Lyonel Feininger: Freight Steamer, 1932, photo: Natalie Wichmann

Feininger visited Harvard and the Busch-Reisinger Museum regularly starting in the early 1950s when his son T. Lux worked at Harvard and his former colleague Walter Gropius taught at the university.

Laura Muir: “As Lynette was saying, the early collection was all reproductions. It was around 1930 when the Busch-Reisinger Museum started collecting originals. Feininger’s work was some of the earliest original works to be collected by the museum. This picture was taken in the 1950s, it's a photograph by Feininger and shows his wife Julia and the curator of the Busch-Reisinger Museum at the time, Charles Kuhn. There are some Bauhaus related objects on the table but also the earliest acquisitions of Lyonel Feininger: illustrations from a ghost story, which unfortunately are at our Somerville site right now, but that beautiful seascape over there the “Freight Steamer” from 1932 (points to one of the watercolors propped up against the outer wall of the study space) was acquired in Berlin by Charles Kuhn as maybe the first original art work of our Feininger collection.”

Lynette Roth: “Charles Kuhn was going to Germany in 1934 and buying works by artists who were already considered degenerated art - they didn't necessarily use the term specifically at the time, but that was the path things were already on in Germany for a while. The entire history of the museum is connected to the history of Germany, the transnational relationship between Germany and the United States, how the cultural and political events affected art and artists alike. I always say this art collection doesn't exist without thinking through those historical events and what happened, not just exiles and emigres after the war, but already before the war. For example, what motivated the focus on modern art the beginning in 1930? That was a very important shift for the museum as well and Feininger is there through it all, well Feininger’s work.”

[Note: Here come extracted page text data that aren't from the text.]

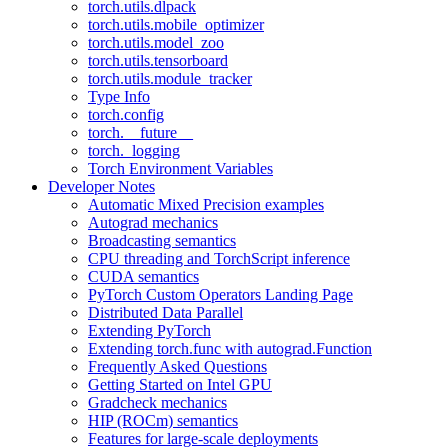
torch.utils.dlpack
torch.utils.mobile_optimizer
torch.utils.model_zoo
torch.utils.tensorboard
torch.utils.module_tracker
Type Info
torch.config
torch.__future__
torch._logging
Torch Environment Variables
Developer Notes
Automatic Mixed Precision examples
Autograd mechanics
Broadcasting semantics
CPU threading and TorchScript inference
CUDA semantics
PyTorch Custom Operators Landing Page
Distributed Data Parallel
Extending PyTorch
Extending torch.func with autograd.Function
Frequently Asked Questions
Getting Started on Intel GPU
Gradcheck mechanics
HIP (ROCm) semantics
Features for large-scale deployments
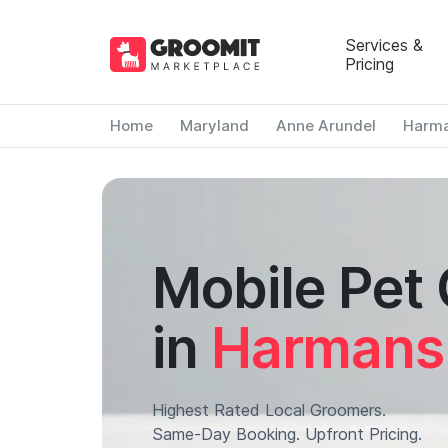
Services &
Pricing
Home
Maryland
Anne Arundel
Harm
Mobile Pet
in
Harmans
Highest Rated Local Groomers.
Same-Day Booking. Upfront Pricing.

Laura Muir: “The Feininger family knew early on that Harvard and this curator, Charles Kuhn, were establishing a collection focused on German art. So, when Feininger had to return to the US and he miraculously was able to bring so much of his work back to the United States with him, they were really looking for a place where this could live and where students could learn from it. At the same time Gropius was arriving in the US and connected to Harvard which then started the whole Bauhaus initiative in the US. So, it really made sense to the Feininger family, to Lyonel and after he died to Julia, and especially to their sons to continue to make gifts and really create this research center focused on his work.”